2. Bagi Masyarakat Adat Kabupaten Jayapura:
- Penguatan Hak Ulayat dan Batas Wilayah: Mendesak Pemda untuk segera memetakan dan melegalkan batas-batas wilayah ulayat suku-suku di Kabupaten Jayapura sebagai benteng pertahanan pertama.
- Dialog dan Koordinasi dengan Migran: Membangun dialog terbuka dan inklusif dengan para migran, menyampaikan solidaritas, namun juga menjelaskan tentang keterbatasan lahan adat dan pentingnya menghormati aturan adat tuan rumah.
- Mendesak Pemerintah untuk Penataan yang Berkeadilan: Menuntut penyusunan Rencana Tata Ruang Wilayah (RTRW) yang secara eksplisit mengakui dan melindungi wilayah adat, serta menyediakan infrastruktur yang memadai bagi semua.
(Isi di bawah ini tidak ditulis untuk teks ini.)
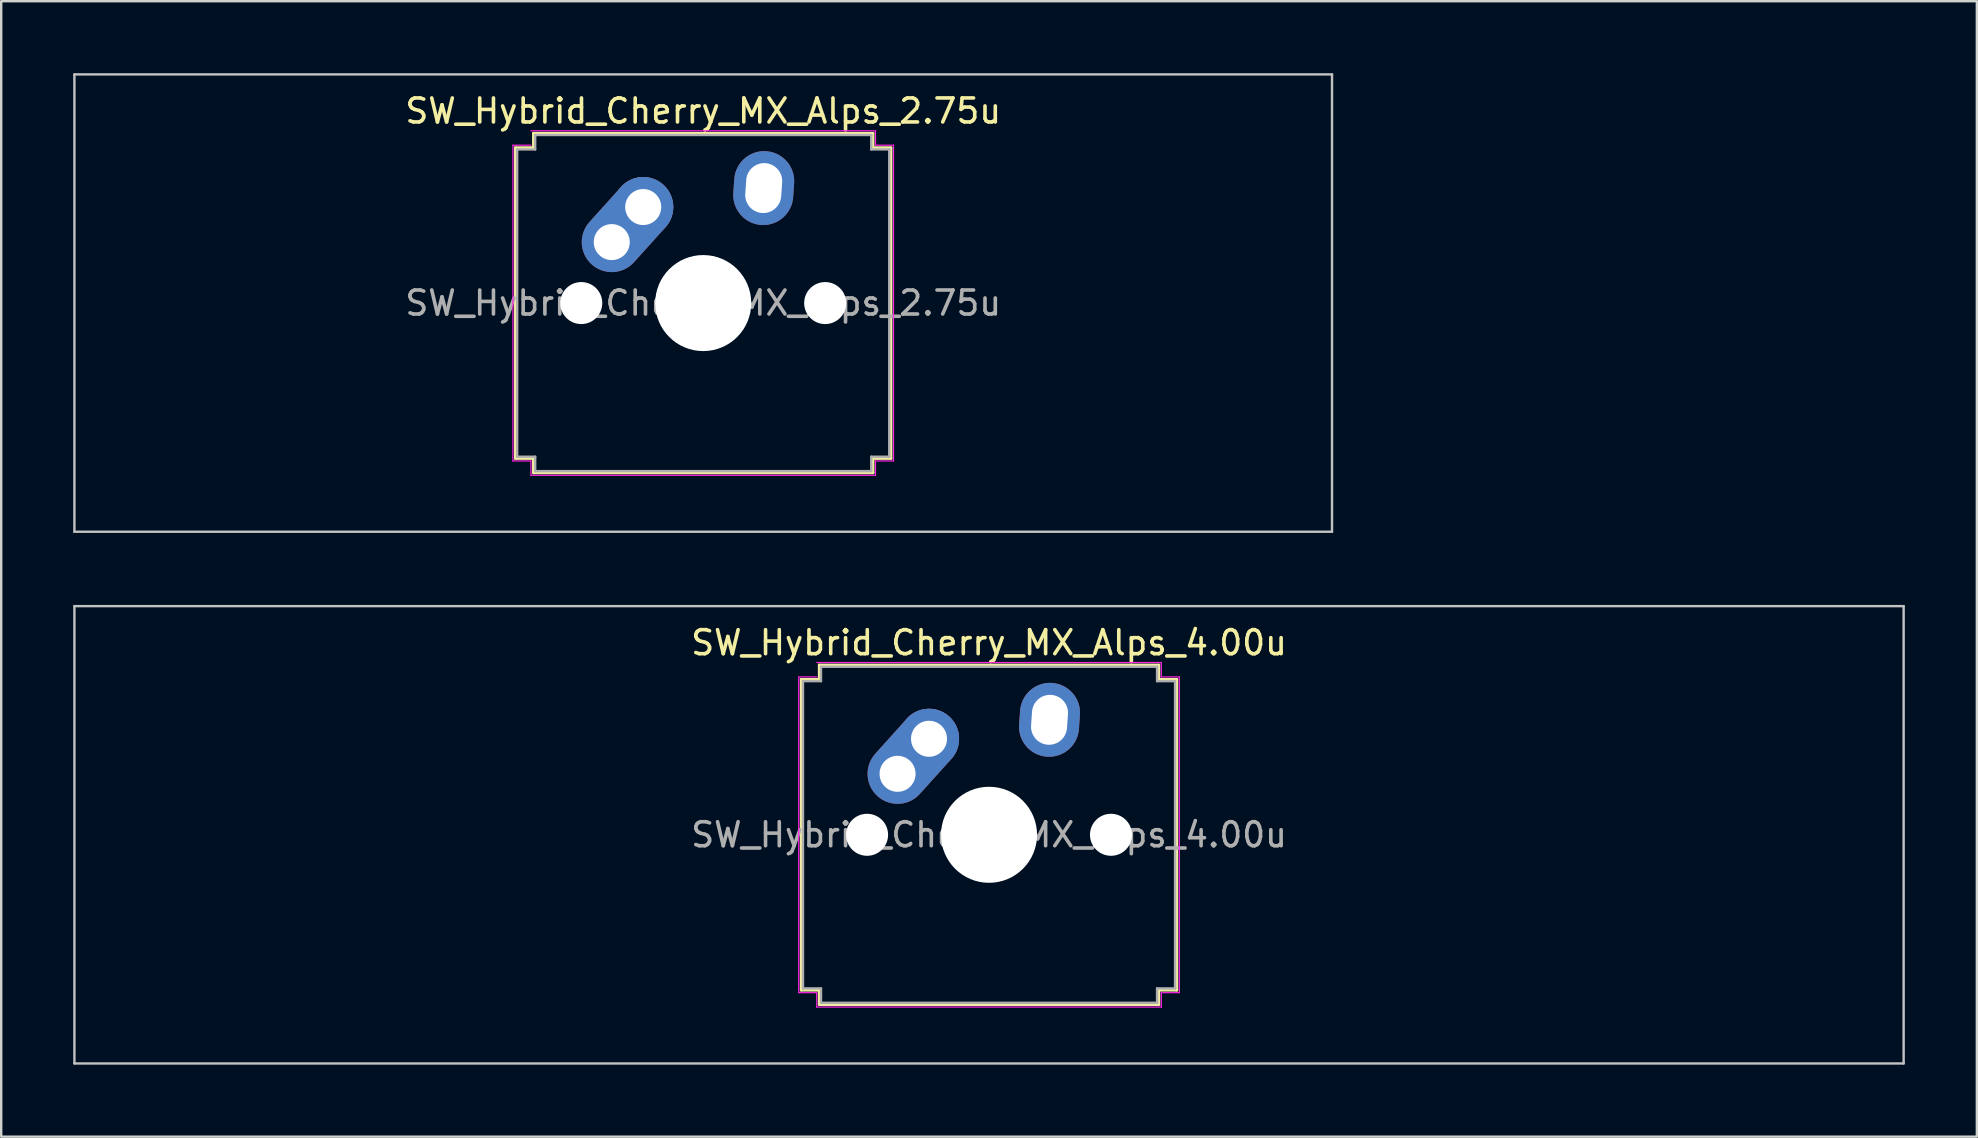
<source format=kicad_pcb>
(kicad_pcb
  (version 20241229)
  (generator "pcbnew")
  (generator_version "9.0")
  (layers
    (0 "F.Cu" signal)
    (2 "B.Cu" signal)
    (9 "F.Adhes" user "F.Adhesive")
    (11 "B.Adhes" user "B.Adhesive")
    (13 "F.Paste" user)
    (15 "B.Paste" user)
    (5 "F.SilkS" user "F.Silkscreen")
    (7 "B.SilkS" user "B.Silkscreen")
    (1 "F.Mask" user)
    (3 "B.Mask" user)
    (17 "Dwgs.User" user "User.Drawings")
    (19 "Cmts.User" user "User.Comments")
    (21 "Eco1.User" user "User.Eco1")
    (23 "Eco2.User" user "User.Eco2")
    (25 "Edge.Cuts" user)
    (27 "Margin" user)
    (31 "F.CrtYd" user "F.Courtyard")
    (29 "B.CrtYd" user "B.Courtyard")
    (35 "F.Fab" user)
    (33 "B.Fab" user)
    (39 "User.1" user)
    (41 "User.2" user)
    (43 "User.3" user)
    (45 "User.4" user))
  (footprint "SW_Hybrid_Cherry_MX_Alps_4.00u"
    (layer "F.Cu")
    (at 38.15 31.725)
    (property "Reference" "SW_Hybrid_Cherry_MX_Alps_4.00u" (at 0 -8 0) (layer "F.SilkS") (effects (font (size 1 1) (thickness 0.15))))
    (attr through_hole)
    (fp_line (start -7.821 -6.471) (end -7.071 -6.471) (stroke (width 0.12) (type solid)) (layer "F.SilkS"))
    (fp_line (start -7.821 6.471) (end -7.821 -6.471) (stroke (width 0.12) (type solid)) (layer "F.SilkS"))
    (fp_line (start -7.071 -7.071) (end 7.071 -7.071) (stroke (width 0.12) (type solid)) (layer "F.SilkS"))
    (fp_line (start -7.071 -6.471) (end -7.071 -7.071) (stroke (width 0.12) (type solid)) (layer "F.SilkS"))
    (fp_line (start -7.071 6.471) (end -7.821 6.471) (stroke (width 0.12) (type solid)) (layer "F.SilkS"))
    (fp_line (start -7.071 7.071) (end -7.071 6.471) (stroke (width 0.12) (type solid)) (layer "F.SilkS"))
    (fp_line (start 7.071 -7.071) (end 7.071 -6.471) (stroke (width 0.12) (type solid)) (layer "F.SilkS"))
    (fp_line (start 7.071 -6.471) (end 7.821 -6.471) (stroke (width 0.12) (type solid)) (layer "F.SilkS"))
    (fp_line (start 7.071 6.471) (end 7.071 7.071) (stroke (width 0.12) (type solid)) (layer "F.SilkS"))
    (fp_line (start 7.071 7.071) (end -7.071 7.071) (stroke (width 0.12) (type solid)) (layer "F.SilkS"))
    (fp_line (start 7.821 -6.471) (end 7.821 6.471) (stroke (width 0.12) (type solid)) (layer "F.SilkS"))
    (fp_line (start 7.821 6.471) (end 7.071 6.471) (stroke (width 0.12) (type solid)) (layer "F.SilkS"))
    (fp_line (start -38.1 -9.525) (end -38.1 9.525) (stroke (width 0.1) (type solid)) (layer "Dwgs.User"))
    (fp_line (start -38.1 9.525) (end 38.1 9.525) (stroke (width 0.1) (type solid)) (layer "Dwgs.User"))
    (fp_line (start 38.1 -9.525) (end -38.1 -9.525) (stroke (width 0.1) (type solid)) (layer "Dwgs.User"))
    (fp_line (start 38.1 9.525) (end 38.1 -9.525) (stroke (width 0.1) (type solid)) (layer "Dwgs.User"))
    (fp_line (start -7.927 -6.577) (end -7.177 -6.577) (stroke (width 0.05) (type solid)) (layer "F.CrtYd"))
    (fp_line (start -7.927 6.577) (end -7.927 -6.577) (stroke (width 0.05) (type solid)) (layer "F.CrtYd"))
    (fp_line (start -7.177 -7.177) (end 7.177 -7.177) (stroke (width 0.05) (type solid)) (layer "F.CrtYd"))
    (fp_line (start -7.177 6.577) (end -7.927 6.577) (stroke (width 0.05) (type solid)) (layer "F.CrtYd"))
    (fp_line (start -7.177 7.177) (end -7.177 6.577) (stroke (width 0.05) (type solid)) (layer "F.CrtYd"))
    (fp_line (start 7.177 -7.177) (end 7.177 -6.577) (stroke (width 0.05) (type solid)) (layer "F.CrtYd"))
    (fp_line (start 7.177 -6.577) (end 7.927 -6.577) (stroke (width 0.05) (type solid)) (layer "F.CrtYd"))
    (fp_line (start 7.177 6.577) (end 7.177 7.177) (stroke (width 0.05) (type solid)) (layer "F.CrtYd"))
    (fp_line (start 7.177 7.177) (end -7.177 7.177) (stroke (width 0.05) (type solid)) (layer "F.CrtYd"))
    (fp_line (start 7.927 -6.577) (end 7.927 6.577) (stroke (width 0.05) (type solid)) (layer "F.CrtYd"))
    (fp_line (start 7.927 6.577) (end 7.177 6.577) (stroke (width 0.05) (type solid)) (layer "F.CrtYd"))
    (fp_line (start -7.75 -6.4) (end -7 -6.4) (stroke (width 0.1) (type solid)) (layer "F.Fab"))
    (fp_line (start -7.75 6.4) (end -7.75 -6.4) (stroke (width 0.1) (type solid)) (layer "F.Fab"))
    (fp_line (start -7 -7) (end 7 -7) (stroke (width 0.1) (type solid)) (layer "F.Fab"))
    (fp_line (start -7 -6.4) (end -7 -7) (stroke (width 0.1) (type solid)) (layer "F.Fab"))
    (fp_line (start -7 6.4) (end -7.75 6.4) (stroke (width 0.1) (type solid)) (layer "F.Fab"))
    (fp_line (start -7 7) (end -7 6.4) (stroke (width 0.1) (type solid)) (layer "F.Fab"))
    (fp_line (start 7 -7) (end 7 -6.4) (stroke (width 0.1) (type solid)) (layer "F.Fab"))
    (fp_line (start 7 -6.4) (end 7.75 -6.4) (stroke (width 0.1) (type solid)) (layer "F.Fab"))
    (fp_line (start 7 6.4) (end 7 7) (stroke (width 0.1) (type solid)) (layer "F.Fab"))
    (fp_line (start 7 7) (end -7 7) (stroke (width 0.1) (type solid)) (layer "F.Fab"))
    (fp_line (start 7.75 -6.4) (end 7.75 6.4) (stroke (width 0.1) (type solid)) (layer "F.Fab"))
    (fp_line (start 7.75 6.4) (end 7 6.4) (stroke (width 0.1) (type solid)) (layer "F.Fab"))
    (fp_text user "${REFERENCE}" (at 0 0 0) (layer "F.Fab") (effects (font (size 1 1) (thickness 0.15))))
    (pad "" np_thru_hole circle (at -5.08 0) (size 1.75 1.75) (drill 1.75) (layers "*.Cu" "*.Mask"))
    (pad "" np_thru_hole circle (at 0 0) (size 4 4) (drill 4) (layers "*.Cu" "*.Mask"))
    (pad "" np_thru_hole circle (at 5.08 0) (size 1.75 1.75) (drill 1.75) (layers "*.Cu" "*.Mask"))
    (pad "1" thru_hole oval (at -3.81 -2.54 48) (size 4.462 2.5) (drill 1.5 (offset 0.981 0)) (layers "*.Cu" "*.Mask"))
    (pad "1" thru_hole circle (at -2.5 -4) (size 2.5 2.5) (drill 1.5) (layers "*.Cu" "*.Mask"))
    (pad "2" thru_hole oval (at 2.52 -4.79 86) (size 3.081 2.5) (drill oval 2.081 1.5) (layers "*.Cu" "*.Mask")))
  (footprint "SW_Hybrid_Cherry_MX_Alps_2.75u"
    (layer "F.Cu")
    (at 26.244 9.575)
    (property "Reference" "SW_Hybrid_Cherry_MX_Alps_2.75u" (at 0 -8 0) (layer "F.SilkS") (effects (font (size 1 1) (thickness 0.15))))
    (attr through_hole)
    (fp_line (start -7.821 -6.471) (end -7.071 -6.471) (stroke (width 0.12) (type solid)) (layer "F.SilkS"))
    (fp_line (start -7.821 6.471) (end -7.821 -6.471) (stroke (width 0.12) (type solid)) (layer "F.SilkS"))
    (fp_line (start -7.071 -7.071) (end 7.071 -7.071) (stroke (width 0.12) (type solid)) (layer "F.SilkS"))
    (fp_line (start -7.071 -6.471) (end -7.071 -7.071) (stroke (width 0.12) (type solid)) (layer "F.SilkS"))
    (fp_line (start -7.071 6.471) (end -7.821 6.471) (stroke (width 0.12) (type solid)) (layer "F.SilkS"))
    (fp_line (start -7.071 7.071) (end -7.071 6.471) (stroke (width 0.12) (type solid)) (layer "F.SilkS"))
    (fp_line (start 7.071 -7.071) (end 7.071 -6.471) (stroke (width 0.12) (type solid)) (layer "F.SilkS"))
    (fp_line (start 7.071 -6.471) (end 7.821 -6.471) (stroke (width 0.12) (type solid)) (layer "F.SilkS"))
    (fp_line (start 7.071 6.471) (end 7.071 7.071) (stroke (width 0.12) (type solid)) (layer "F.SilkS"))
    (fp_line (start 7.071 7.071) (end -7.071 7.071) (stroke (width 0.12) (type solid)) (layer "F.SilkS"))
    (fp_line (start 7.821 -6.471) (end 7.821 6.471) (stroke (width 0.12) (type solid)) (layer "F.SilkS"))
    (fp_line (start 7.821 6.471) (end 7.071 6.471) (stroke (width 0.12) (type solid)) (layer "F.SilkS"))
    (fp_line (start -26.194 -9.525) (end -26.194 9.525) (stroke (width 0.1) (type solid)) (layer "Dwgs.User"))
    (fp_line (start -26.194 9.525) (end 26.194 9.525) (stroke (width 0.1) (type solid)) (layer "Dwgs.User"))
    (fp_line (start 26.194 -9.525) (end -26.194 -9.525) (stroke (width 0.1) (type solid)) (layer "Dwgs.User"))
    (fp_line (start 26.194 9.525) (end 26.194 -9.525) (stroke (width 0.1) (type solid)) (layer "Dwgs.User"))
    (fp_line (start -7.927 -6.577) (end -7.177 -6.577) (stroke (width 0.05) (type solid)) (layer "F.CrtYd"))
    (fp_line (start -7.927 6.577) (end -7.927 -6.577) (stroke (width 0.05) (type solid)) (layer "F.CrtYd"))
    (fp_line (start -7.177 -7.177) (end 7.177 -7.177) (stroke (width 0.05) (type solid)) (layer "F.CrtYd"))
    (fp_line (start -7.177 6.577) (end -7.927 6.577) (stroke (width 0.05) (type solid)) (layer "F.CrtYd"))
    (fp_line (start -7.177 7.177) (end -7.177 6.577) (stroke (width 0.05) (type solid)) (layer "F.CrtYd"))
    (fp_line (start 7.177 -7.177) (end 7.177 -6.577) (stroke (width 0.05) (type solid)) (layer "F.CrtYd"))
    (fp_line (start 7.177 -6.577) (end 7.927 -6.577) (stroke (width 0.05) (type solid)) (layer "F.CrtYd"))
    (fp_line (start 7.177 6.577) (end 7.177 7.177) (stroke (width 0.05) (type solid)) (layer "F.CrtYd"))
    (fp_line (start 7.177 7.177) (end -7.177 7.177) (stroke (width 0.05) (type solid)) (layer "F.CrtYd"))
    (fp_line (start 7.927 -6.577) (end 7.927 6.577) (stroke (width 0.05) (type solid)) (layer "F.CrtYd"))
    (fp_line (start 7.927 6.577) (end 7.177 6.577) (stroke (width 0.05) (type solid)) (layer "F.CrtYd"))
    (fp_line (start -7.75 -6.4) (end -7 -6.4) (stroke (width 0.1) (type solid)) (layer "F.Fab"))
    (fp_line (start -7.75 6.4) (end -7.75 -6.4) (stroke (width 0.1) (type solid)) (layer "F.Fab"))
    (fp_line (start -7 -7) (end 7 -7) (stroke (width 0.1) (type solid)) (layer "F.Fab"))
    (fp_line (start -7 -6.4) (end -7 -7) (stroke (width 0.1) (type solid)) (layer "F.Fab"))
    (fp_line (start -7 6.4) (end -7.75 6.4) (stroke (width 0.1) (type solid)) (layer "F.Fab"))
    (fp_line (start -7 7) (end -7 6.4) (stroke (width 0.1) (type solid)) (layer "F.Fab"))
    (fp_line (start 7 -7) (end 7 -6.4) (stroke (width 0.1) (type solid)) (layer "F.Fab"))
    (fp_line (start 7 -6.4) (end 7.75 -6.4) (stroke (width 0.1) (type solid)) (layer "F.Fab"))
    (fp_line (start 7 6.4) (end 7 7) (stroke (width 0.1) (type solid)) (layer "F.Fab"))
    (fp_line (start 7 7) (end -7 7) (stroke (width 0.1) (type solid)) (layer "F.Fab"))
    (fp_line (start 7.75 -6.4) (end 7.75 6.4) (stroke (width 0.1) (type solid)) (layer "F.Fab"))
    (fp_line (start 7.75 6.4) (end 7 6.4) (stroke (width 0.1) (type solid)) (layer "F.Fab"))
    (fp_text user "${REFERENCE}" (at 0 0 0) (layer "F.Fab") (effects (font (size 1 1) (thickness 0.15))))
    (pad "" np_thru_hole circle (at -5.08 0) (size 1.75 1.75) (drill 1.75) (layers "*.Cu" "*.Mask"))
    (pad "" np_thru_hole circle (at 0 0) (size 4 4) (drill 4) (layers "*.Cu" "*.Mask"))
    (pad "" np_thru_hole circle (at 5.08 0) (size 1.75 1.75) (drill 1.75) (layers "*.Cu" "*.Mask"))
    (pad "1" thru_hole oval (at -3.81 -2.54 48) (size 4.462 2.5) (drill 1.5 (offset 0.981 0)) (layers "*.Cu" "*.Mask"))
    (pad "1" thru_hole circle (at -2.5 -4) (size 2.5 2.5) (drill 1.5) (layers "*.Cu" "*.Mask"))
    (pad "2" thru_hole oval (at 2.52 -4.79 86) (size 3.081 2.5) (drill oval 2.081 1.5) (layers "*.Cu" "*.Mask")))
  (gr_rect
    (start -3 -3)
    (end 79.3 44.3)
    (stroke (width 0.1) (type default))
    (fill no)
    (layer "Edge.Cuts")))
</source>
- Menjadi Penjaga Lingkungan dan Budaya: Berperan aktif dalam menjaga kelestarian lingkungan dan budaya di wilayah mereka sendiri dari tekanan urbanisasi dan pembangunan yang tidak terkontrol.
Kesimpulan Bagian 3
Bagian terakhir ini menyimpulkan bahwa urbanisasi di Papua, terutama migrasi dari daerah konflik ke pusat urban seperti Jayapura, tidak bisa dilihat hanya sebagai fenomena urbanisasi biasa. Potensi “urbanisasi terstruktur by design” ini membawa implikasi serius terhadap hak ulayat dan keberlanjutan hidup masyarakat adat. Oleh karena itu, diperlukan langkah-langkah strategis dan terkoordinasi dari masyarakat adat itu sendiri, didukung oleh penegakan hukum yang kuat dan kebijakan pemerintah yang secara genuine berpihak pada keadilan dan hak asasi manusia, untuk melindungi Tanah Papua dari ancaman eksploitasi dan pergeseran demografi yang merugikan. (selesai).